There are many misunderstandings about the role that DNA analysis has to play in genealogy and ancestry research. Before you embark on any research, it is important to know what questions you want to answer and what you want to get out of the process. If you go into this with unrealistic expectations, then you are only setting yourself up for disappointment further down the road. On the other hand, if you do your research beforehand, so you know exactly what to expect, you will be able to make better decisions and achieve your goals faster.

For example, DNA testing can be used to establish whether there is a familial link between two specific individuals. Comparing their DNA directly will reveal what, if any, connections exist between them. However, by simply analyzing the DNA of one individual, you will not be able to connect them to another person without having a sample for both. If two or more people share the same surname, then DNA testing will enable them to establish whether they are related genetically or not.

DNA analysis can also be used to identify common genetic traits in large population groups. This in turn enables us to use DNA analysis to discern someone’s ethnic ancestry. For example, DNA testing is often used to determine what region the majority of an individual’s ancestors come from.

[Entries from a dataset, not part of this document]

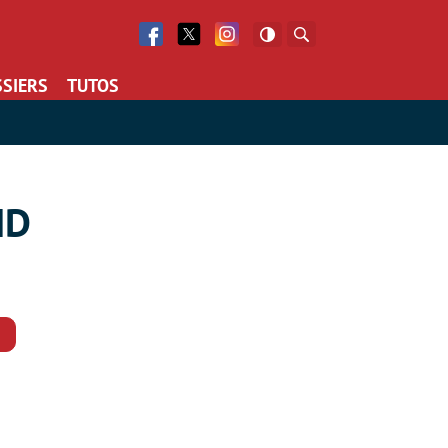
Facebook
Twitter
Facebook
Rechercher
SIERS
TUTOS
MD
Commentaires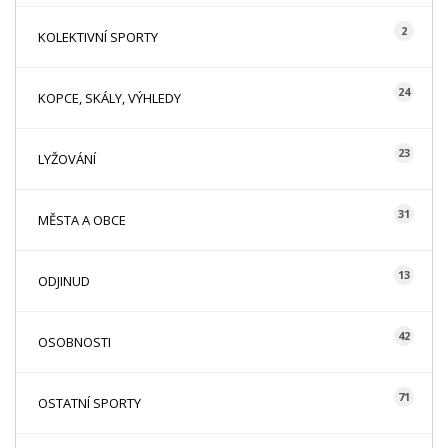
2
KOLEKTIVNÍ SPORTY
24
KOPCE, SKÁLY, VÝHLEDY
23
LYŽOVÁNÍ
31
MĚSTA A OBCE
13
ODJINUD
42
OSOBNOSTI
71
OSTATNÍ SPORTY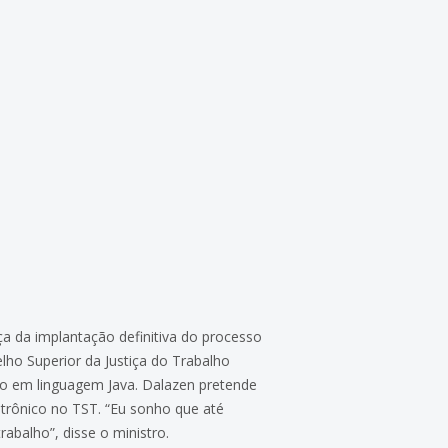
ça da implantação definitiva do processo
elho Superior da Justiça do Trabalho
ção em linguagem Java. Dalazen pretende
trônico no TST. “Eu sonho que até
abalho”, disse o ministro.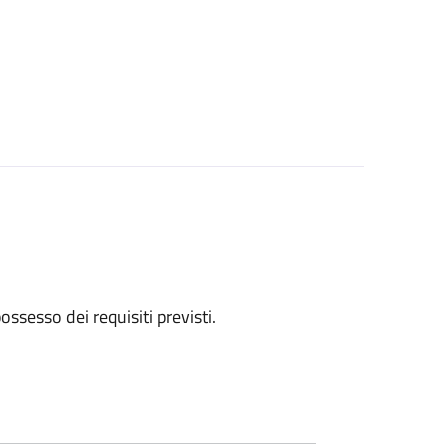
 possesso dei requisiti previsti.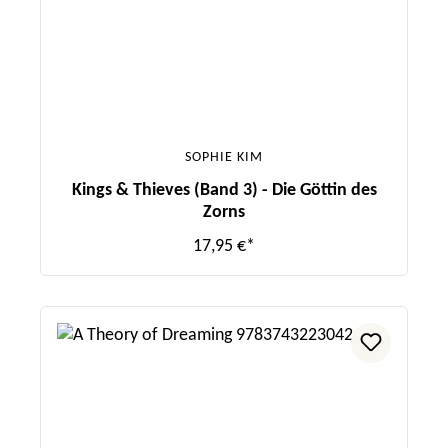
SOPHIE KIM
Kings & Thieves (Band 3) - Die Göttin des
Zorns
17,95 €*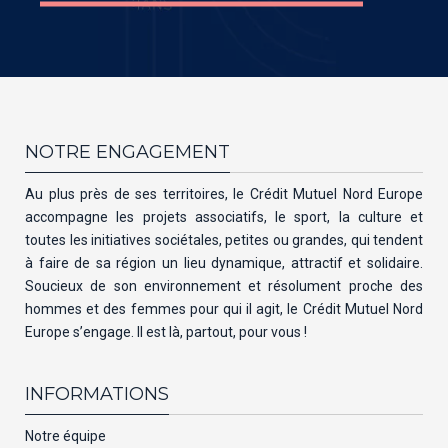
NOTRE ENGAGEMENT
Au plus près de ses territoires, le Crédit Mutuel Nord Europe
accompagne les projets associatifs, le sport, la culture et
toutes les initiatives sociétales, petites ou grandes, qui tendent
à faire de sa région un lieu dynamique, attractif et solidaire.
Soucieux de son environnement et résolument proche des
hommes et des femmes pour qui il agit, le Crédit Mutuel Nord
Europe s’engage. Il est là, partout, pour vous !
INFORMATIONS
Notre équipe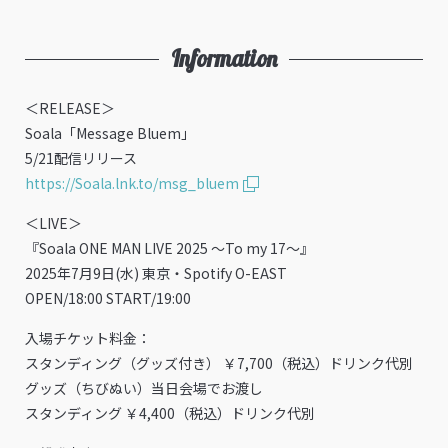
Information
＜RELEASE＞
Soala「Message Bluem」
5/21配信リリース
https://Soala.lnk.to/msg_bluem
＜LIVE＞
『Soala ONE MAN LIVE 2025 〜To my 17〜』
2025年7月9日(水) 東京・Spotify O-EAST
OPEN/18:00 START/19:00
入場チケット料金：
スタンディング（グッズ付き） ￥7,700（税込）ドリンク代別
グッズ（ちびぬい）当日会場でお渡し
スタンディング ￥4,400（税込）ドリンク代別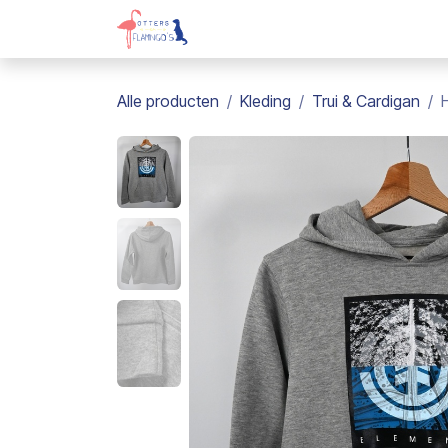
Overslaan naar inhoud
Webshop
Kadobon
Over on
Alle producten
Kleding
Trui & Cardigan
H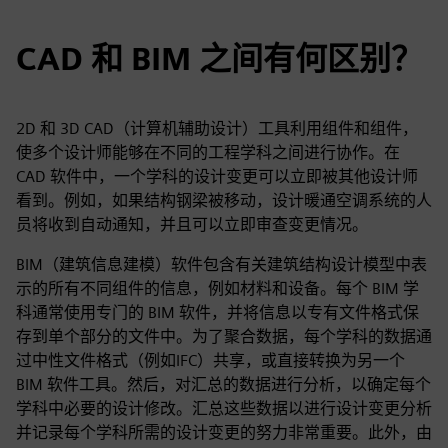
CAD 和 BIM 之间有何区别？
2D 和 3D CAD（计算机辅助设计）工具利用组件和组件，
使多个设计师能够在不同的工程学科之间进行协作。在
CAD 软件中，一个学科的设计变更可以立即被其他设计师
看到。例如，如果结构钢梁被移动，设计暖通空调系统的人
员将收到自动通知，并且可以立即审查变更情况。
BIM（建筑信息建模）软件包含有关建筑结构设计模型中表
示的所有不同组件的信息，例如材料和设备。每个 BIM 学
科通常使用专门的 BIM 软件，并将信息以专有文件格式保
存到单个部分的文件中。为了聚合数据，每个学科的数据通
过中性文件格式（例如IFC）共享，或直接转换为另一个
BIM 软件工具。然后，对汇总的数据进行分析，以确定每个
学科中必要的设计修改。汇总这些数据以进行设计变更分析
并记录每个学科所需的设计变更的努力非常重要。此外，由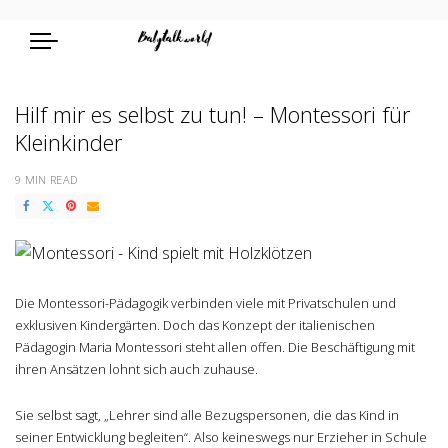
Hilf mir es selbst zu tun! – Montessori für
Kleinkinder
9 MIN READ
Die Montessori-Pädagogik verbinden viele mit Privatschulen und
exklusiven Kindergärten. Doch das Konzept der italienischen
Pädagogin Maria Montessori steht allen offen. Die Beschäftigung mit
ihren Ansätzen lohnt sich auch zuhause.
Sie selbst sagt, „Lehrer sind alle Bezugspersonen, die das Kind in
seiner Entwicklung begleiten“. Also keineswegs nur Erzieher in Schule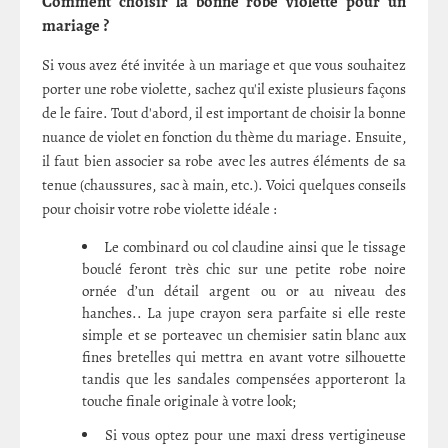
Comment choisir la bonne robe violette pour un
mariage ?
Si vous avez été invitée à un mariage et que vous souhaitez
porter une robe violette, sachez qu'il existe plusieurs façons
de le faire. Tout d'abord, il est important de choisir la bonne
nuance de violet en fonction du thème du mariage. Ensuite,
il faut bien associer sa robe avec les autres éléments de sa
tenue (chaussures, sac à main, etc.). Voici quelques conseils
pour choisir votre robe violette idéale :
Le combinard ou col claudine ainsi que le tissage
bouclé feront très chic sur une petite robe noire
ornée d’un détail argent ou or au niveau des
hanches.. La jupe crayon sera parfaite si elle reste
simple et se porteavec un chemisier satin blanc aux
fines bretelles qui mettra en avant votre silhouette
tandis que les sandales compensées apporteront la
touche finale originale à votre look;
Si vous optez pour une maxi dress vertigineuse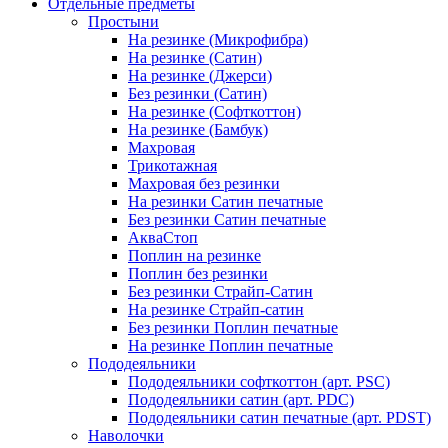
Отдельные предметы
Простыни
На резинке (Микрофибра)
На резинке (Сатин)
На резинке (Джерси)
Без резинки (Сатин)
На резинке (Софткоттон)
На резинке (Бамбук)
Махровая
Трикотажная
Махровая без резинки
На резинки Сатин печатные
Без резинки Сатин печатные
АкваСтоп
Поплин на резинке
Поплин без резинки
Без резинки Страйп-Сатин
На резинке Страйп-сатин
Без резинки Поплин печатные
На резинке Поплин печатные
Пододеяльники
Пододеяльники софткоттон (арт. PSC)
Пододеяльники сатин (арт. PDC)
Пододеяльники сатин печатные (арт. PDST)
Наволочки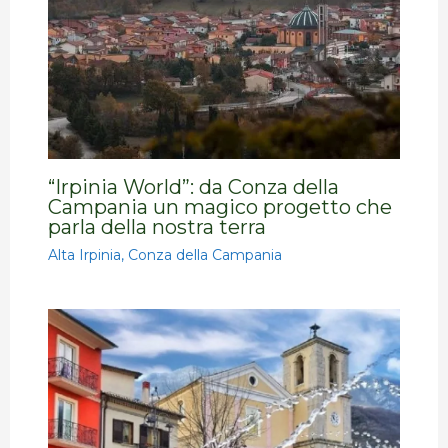
“Irpinia World”: da Conza della
Campania un magico progetto che
parla della nostra terra
Alta Irpinia
,
Conza della Campania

Beginning your search by working out exactly what you want to find out in the form of a question makes it easy to focus your mind on searching for the right people to help you answer your question. Whether you want to know whether a connection exists between you and a specific individual, or you want to gain a more general understanding of your genetics and ancestry, you will want to consider different DNA tests.

Families love to keep records of special memories, but many of these end up lost to time. Finding out about your family history has never been easier. There are now a plethora of resources available for anyone who is curious about their genetic ancestry and where they came from. There is no single source that is going to tell you everything that you want to know. But combining DNA analysis with some of the other techniques that exist will enable you to rapidly build your family tree and discover more about your past.